Ending Newborn Deaths: Ensuring Every Baby Survives
Media contact: Phil Carroll, 202.215.0638
The first 24 hours of a child's life are the most dangerous, with more than one million babies dying each year on their first and only day of life, according to new research published by Save the Children.
The new report, "Ending Newborn Deaths," shows one half of first day deaths around the world could be prevented if the mother and baby had access to free health care and a skilled midwife.
The children's aid agency says the deaths happen because of premature birth and complications during birth, such as prolonged labor, pre-eclampsia and infection, which can be avoided if quality health experts are present.
The research also found an additional 1.2 million babies are stillborn each year, their heartbeats stopping during labor because of childbirth complications, maternal infections and hypertension.
In a bid to save millions of newborn lives, Save the Children has called on world leaders to commit in 2014 to a blueprint for change – The Five Point Newborn Promise – which focuses on training and equipping enough skilled health workers to make sure no baby is born without proper help, and removing fees for all pregnancy and birth services.
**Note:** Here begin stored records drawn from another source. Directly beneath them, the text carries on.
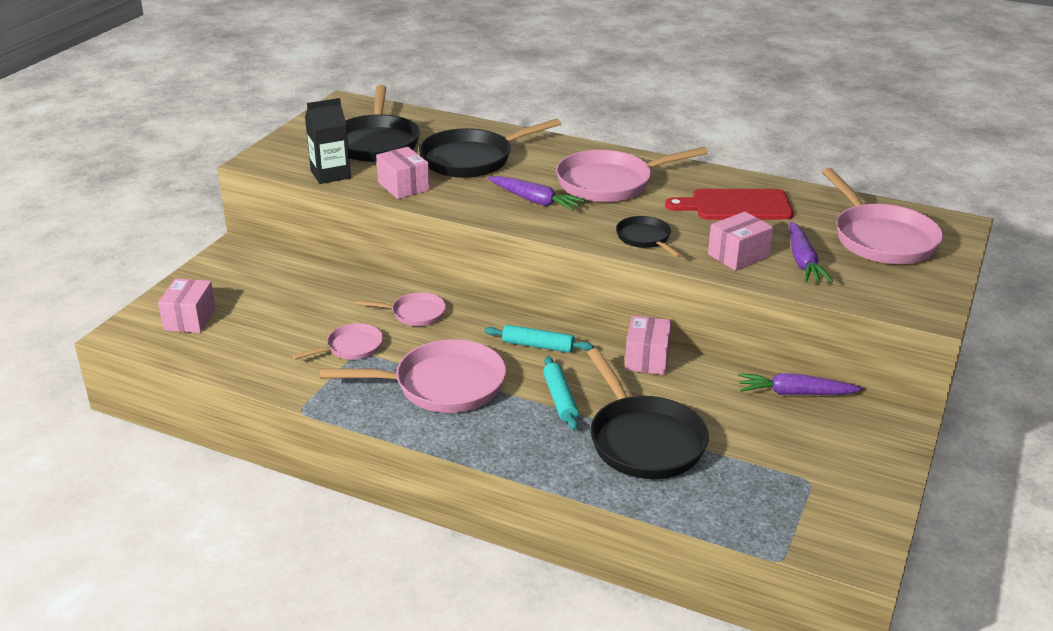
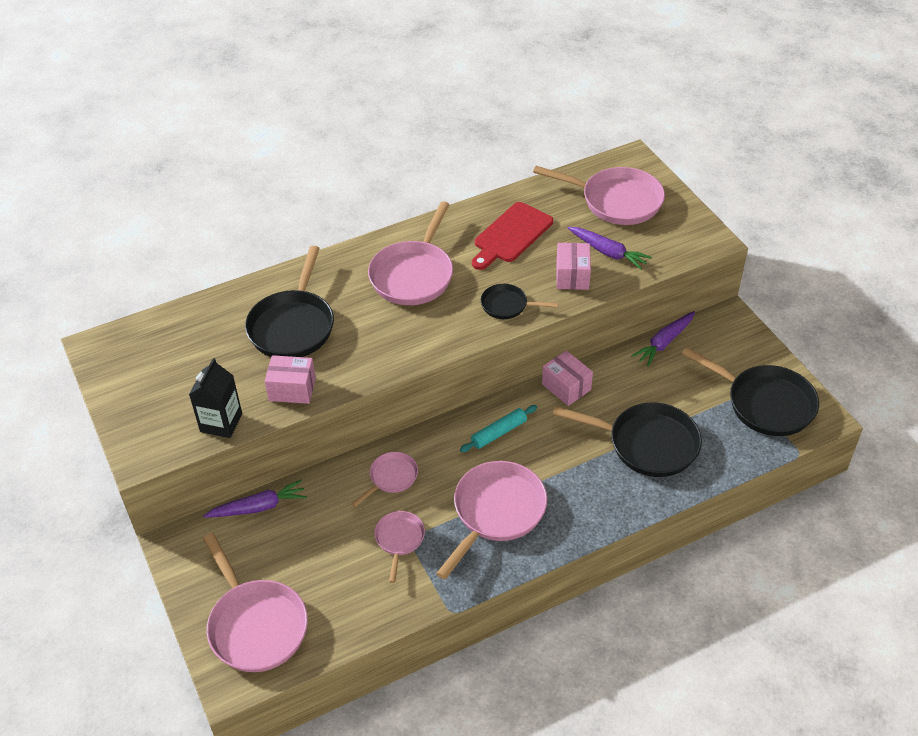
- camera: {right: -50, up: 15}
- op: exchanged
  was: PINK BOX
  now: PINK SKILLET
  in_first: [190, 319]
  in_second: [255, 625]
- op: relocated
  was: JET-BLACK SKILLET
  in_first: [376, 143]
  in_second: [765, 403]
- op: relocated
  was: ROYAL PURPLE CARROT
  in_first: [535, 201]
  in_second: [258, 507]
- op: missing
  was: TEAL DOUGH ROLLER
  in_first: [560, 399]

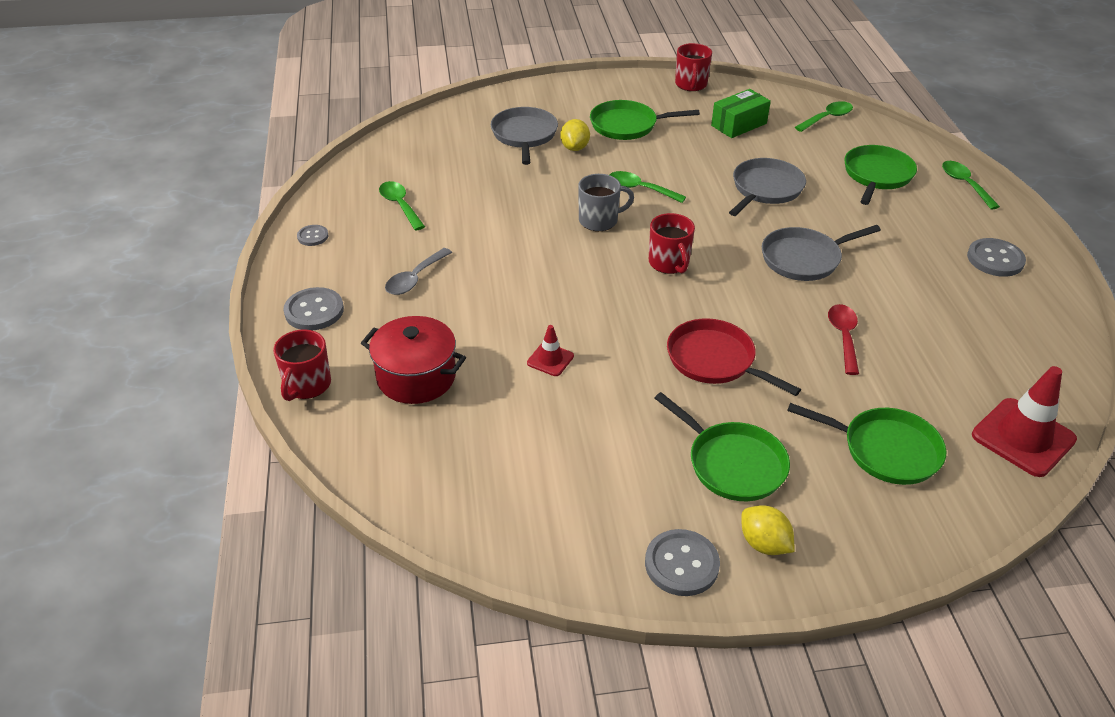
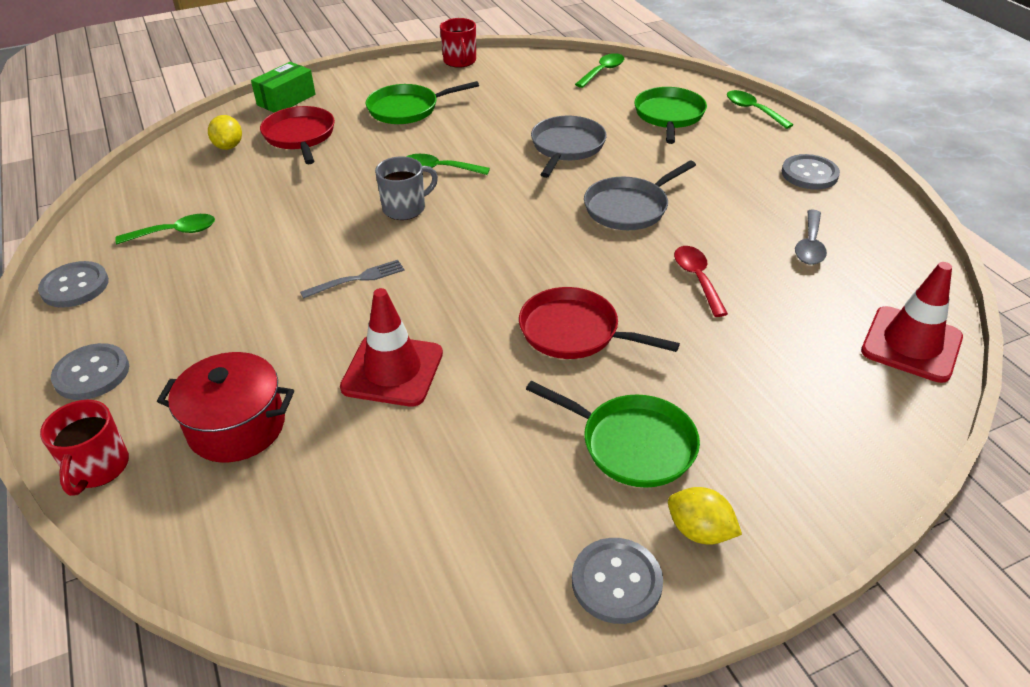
- camera: {right: -15, up: 0}
- op: size
  was: GREY SEWING BUTTON
  in_first: [313, 236]
  in_second: [75, 286]
  ratio: 1.75
- op: spun
  was: GREEN SPOON
  in_first: [400, 205]
  in_second: [175, 233]
  clockwise: 120
- op: relocated
  was: GREY SPOON
  in_first: [415, 278]
  in_second: [810, 245]
- op: colour
  was: GREY SKILLET
  now: SCARLET SKILLET
  in_first: [524, 135]
  in_second: [300, 136]
- op: size
  was: SCARLET ROAD CONE
  in_first: [550, 359]
  in_second: [392, 370]
  ratio: 1.96
- op: relocated
  was: GOLDEN TOY LEMON
  in_first: [574, 148]
  in_second: [229, 146]
- op: missing
  was: SCARLET COFFEE MUG
  in_first: [669, 263]
- op: relocated
  was: GREEN BOX
  in_first: [739, 124]
  in_second: [286, 100]
- op: missing
  was: GREEN SKILLET
  in_first: [885, 450]
- op: appeared
  now: GREY TABLE FORK
  in_second: [358, 279]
The world has made amazing progress in reducing child mortality during the past decade – nearly halved from 12 million to 6.6 million – thanks to global political action on immunization, treatment of pneumonia, diarrhea, and malaria, family planning and nutrition.
But this progress could stall without urgent action to tackle scandalously high numbers of newborns dying. This report warns that newborn deaths now account for nearly half of all under-five deaths.
Carolyn Miles, President and CEO of Save the Children, said: "The first day of a child's life is the most dangerous, and too many mothers give birth alone on the floor of their home or in the bush without any life-saving help. We hear horror stories of mothers walking for hours during labor to find trained help, all too often ending in tragedy. "It's criminal that many of these deaths could be averted simply if there was someone on hand to make sure the birth took place safely and who knew what to do in a crisis."
Each year, 40 million women give birth without trained help. In Ethiopia, only 10 percent of births have skilled help whereas in some areas of rural Afghanistan there is just one midwife for 10,000 people.
In countries such as the Democratic Republic of Congo (DRC) or the Central African Republic (CAR), some mothers have to pay for emergency maternal care, often costing as much as their monthly food bill. There have even been reports of mothers being kept under jail-like conditions for months until they have been able to pay for their emergency caesarean.
Carolyn Miles added: "These new statistics reveal – for the first time ever – the true scale of the newborn crisis. The solutions are well-known but need greater political will to give babies a fighting chance of reaching their second day of life. Without targeted action now, progress made in cutting child mortality through vaccines and tackling malnutrition will stall."
Save the Children is calling on world leaders, philanthropists and the private sector to meet and commit to the Five Point Newborn Promise in 2014:
Issue a defining and accountable declaration to end all preventable newborn mortality, saving 2 million newborn lives a year and stopping the 1.2 million stillbirths during labor
Ensure that by 2025 every birth is attended by trained and equipped health workers who can deliver essential newborn health interventions Increase expenditure on health to at least the WHO minimum of US$60 per person
To pay for the training, equipping and support of health workers, and remove user fees for all maternal, newborn and child health services, including emergency obstetric care
The private sector, including pharmaceutical companies, should help address unmet needs by developing innovative solutions and increasing availability for the poorest to new and existing products for maternal, newborn and child health.